5 investor must-knows for renting out property
Category Newsletter: Lifestyle
In the current market, letting out a property can be a good option as rental demand remains strong, especially in the northern suburbs of Johannesburg.
This is according to Chris Renecle. However, he says there are five key points landlords should make sure are covered before marketing the property for rent and signing any lease agreements. These are:
1. Make sure your property is letteable
Before letting out a property, homeowners need to ensure that it is in good working order and that it will be appealing to prospective tenants.
“Think about the kind of tenant that would find your property suitable and what kind of tenant you want to attract. Focus on the features that would be important to them, like the garden or security systems, and make sure these are in top shape. Take care of the general things too, like ensuring the plumbing and electricity points all work. Things like leaky roofs, built-in appliances and cupboard doors should also be in good working order,” says Renecle.
2. Establish a good working relationship with a rental agent
There are unfortunately many unethical people who take advantage of landlords and loopholes in lease agreements. Renecle says the best way to avoid this is to contract the services of a reputable rental agent to help you through the process.
“A reputable agent will thoroughly scrutinise any prospective tenants’ applications, ensure that their credit record is in good standing and that their documentation is legitimate,” he explains. “These are things that a landlord is often unable to do when going it alone as they don’t have access to the systems and information that property companies do. Added to this, an agent can assist in collecting the monthly rental amount as well as assisting and or guiding the landlord in taking the necessary legal steps should payment not be forthcoming.”
3. Ensure you have a solid lease agreement
Without a solid lease agreement that clearly stipulates the responsibilities of both the tenant and the landlord, as well as clearly outlining the terms and conditions of the rental, the landlord is leaving himself or herself open to exploitation. A reputable rental agent will be able to provide a solid lease agreement that adequately protects both the tenant and the landlord.
“This is one of the most important aspects that a landlord must ensure is done properly. Free templates off the internet often do not legally cover all the potential areas that unscrupulous tenants can take advantage of,” says Renecle.
4. Budget and plan well so that maintenance and financial shortfalls are covered
Often renting out a property isn’t as simple as the money coming in covering the money that needs to be paid out. The profitability of a rental property also often depends largely on if there is a bond over the property and the levies/fees that need to be paid by the landlord.
Renecle explains that while electricity and water usage are covered by the tenant, as should be stated in the lease agreement, costs such as bond repayments, levies and rates are for the landlord’s account. Special levies, if implemented by a sectional title complex, are also not passed on to the tenant. This means that a landlord has to carefully work out if there will be a shortfall that he or she needs to cover between the rental being charged and costs that need to be covered.
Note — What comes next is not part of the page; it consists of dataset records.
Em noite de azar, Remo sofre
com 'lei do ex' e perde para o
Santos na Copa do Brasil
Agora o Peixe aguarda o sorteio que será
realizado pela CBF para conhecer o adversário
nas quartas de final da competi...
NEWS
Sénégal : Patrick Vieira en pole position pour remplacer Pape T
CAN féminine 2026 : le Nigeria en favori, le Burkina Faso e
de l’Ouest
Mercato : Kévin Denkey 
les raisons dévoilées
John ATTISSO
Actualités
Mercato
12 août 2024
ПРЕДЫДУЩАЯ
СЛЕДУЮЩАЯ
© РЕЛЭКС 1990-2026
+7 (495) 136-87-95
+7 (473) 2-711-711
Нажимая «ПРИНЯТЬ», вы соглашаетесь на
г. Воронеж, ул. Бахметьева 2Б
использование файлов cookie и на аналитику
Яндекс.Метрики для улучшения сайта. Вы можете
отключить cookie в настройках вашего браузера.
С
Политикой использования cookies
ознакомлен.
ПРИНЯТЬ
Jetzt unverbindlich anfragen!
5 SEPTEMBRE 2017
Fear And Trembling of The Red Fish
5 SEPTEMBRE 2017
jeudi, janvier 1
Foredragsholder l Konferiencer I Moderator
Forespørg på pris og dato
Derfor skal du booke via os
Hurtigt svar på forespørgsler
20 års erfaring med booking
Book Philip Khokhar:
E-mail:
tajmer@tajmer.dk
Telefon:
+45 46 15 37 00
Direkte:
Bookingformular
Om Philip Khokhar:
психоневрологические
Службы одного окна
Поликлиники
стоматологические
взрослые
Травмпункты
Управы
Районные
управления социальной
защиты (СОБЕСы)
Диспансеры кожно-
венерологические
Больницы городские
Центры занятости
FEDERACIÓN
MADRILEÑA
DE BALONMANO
There are also other costs that landlords need to budget for around maintenance and repairs that may be required from time to time.
5. Ensure that your tax and accounting is taken care of
As a rental property is an investment, it needs to be declared as income on your annual tax return. Certain expenses from running your rental property can also be deducted off the income. There are also other tax implications to owning a rental property such as Capital Gains Tax, which is due should you decide to sell your property.
Renecle advises landlords to employ the services of experts to help them property manage the tax and accounting side of owning and operating a rental property or properties.